More reasons to love Flash
Tputh.com pointed to the following site, which is now down:
http://www.azarask.in/blog/post/a-new-type-of-phishing-attack
You, can, of course, get Google’s cached version here:
http://webcache.googleusercontent.com/search?q=cache:Z4lufF2NUowJ:www.azarask.in/blog/post/a-new-type-of-phishing-attack/+http://www.azarask.in/blog/post/a-new-type-of-phishing-attack/&cd=1&hl=en&ct=clnk&gl=us&client=safari
Aza Raskin, Creative Lead of Firefox, describes a trojan horse attack whereby the scripts on an ostensibly innocuous site wait to see when you have started looking elsewhere (navigate to other tabs, other open windows, etc.), and when this is detected, the content on the site is replaced with a lookalike of a login window for gmail, facebook, online banking, whatever it detects that you use and currently have open. When you “log in” to the service, the site just forwards you to the real site, where you are still logged in as before, so it will appear that you have successfully re-logged in. But now the phishing site has your credentials, and you are none the wiser.
Here’s the money quote:
Every time you include a third-party script on your page, or a Flash widget, you leave yourself wide open for an evil doer to use your website as a staging ground for this kind of attack. If you are the evil doer, you can have this behavior only occur once in a while, and only if the user uses a targeted service. In other words, it could be hard to detect.

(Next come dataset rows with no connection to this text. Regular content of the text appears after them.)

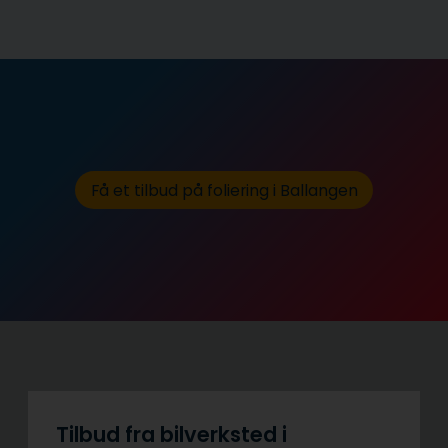
Få et tilbud på foliering i Ballangen
Tilbud fra bilverksted i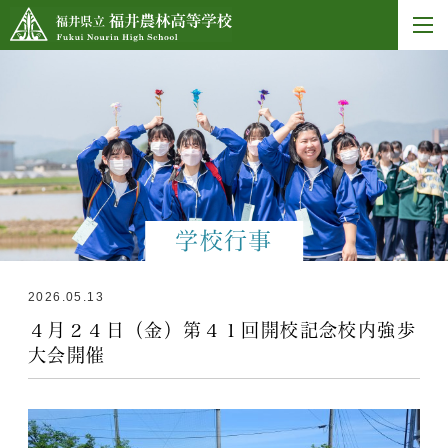
学校行事
2026.05.13
４月２４日（金）第４１回開校記念校内強歩
大会開催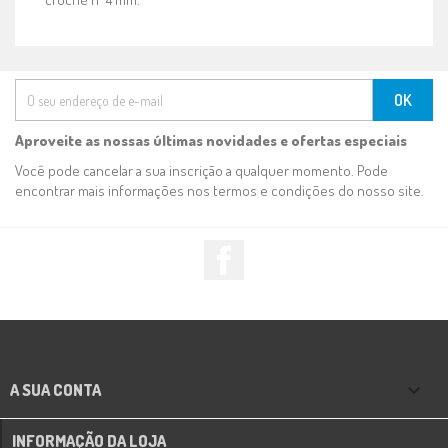
Aproveite as nossas últimas novidades e ofertas especiais
Você pode cancelar a sua inscrição a qualquer momento. Pode
encontrar mais informações nos termos e condições do nosso site.
Facebook

A SUA CONTA
INFORMAÇÃO DA LOJA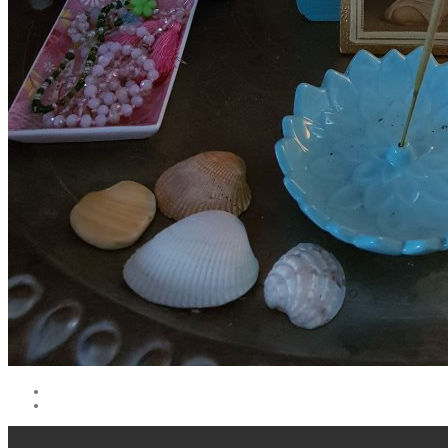
EVENEMANG
MOTIVATION
SKOLOR & FÖRETAG
MIN ROMAN!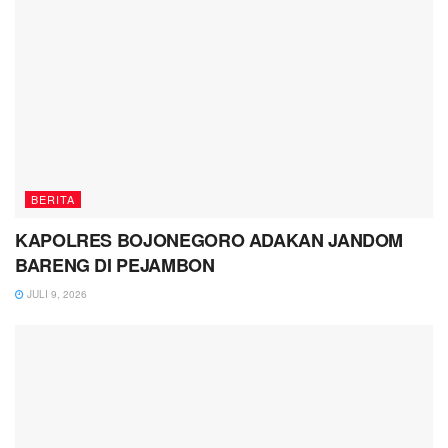
BERITA
KAPOLRES BOJONEGORO ADAKAN JANDOM
BARENG DI PEJAMBON
JULI 9, 2026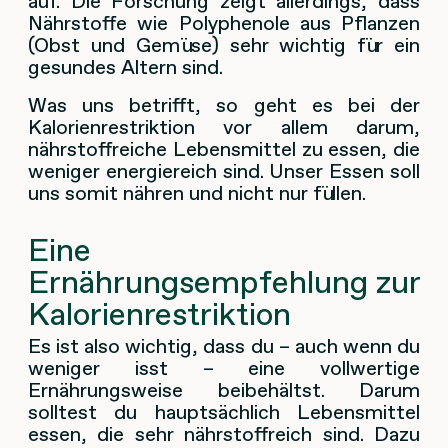
auf. Die Forschung zeigt allerdings, dass
Nährstoffe wie Polyphenole aus Pflanzen
(Obst und Gemüse) sehr wichtig für ein
gesundes Altern sind.
Was uns betrifft, so geht es bei der
Kalorienrestriktion vor allem darum,
nährstoffreiche Lebensmittel zu essen, die
weniger energiereich sind. Unser Essen soll
uns somit nähren und nicht nur füllen.
Eine
Ernährungsempfehlung zur
Kalorienrestriktion
Es ist also wichtig, dass du – auch wenn du
weniger isst – eine vollwertige
Ernährungsweise beibehältst. Darum
solltest du hauptsächlich Lebensmittel
essen, die sehr nährstoffreich sind. Dazu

Yeah, the point is that your site doesn’t have to be the bad site … if you have a Flash script, say, from an advertiser that you don’t know well, that script could be the one to take over the session. Woo hoo! I agree with his conclusion:
… it’s time for the browser to take a more active role in being your smart user agent; one that knows who you are and keeps your identity, information, and credentials safe.
Or, you know, just disable Flash. Or buy an iPad.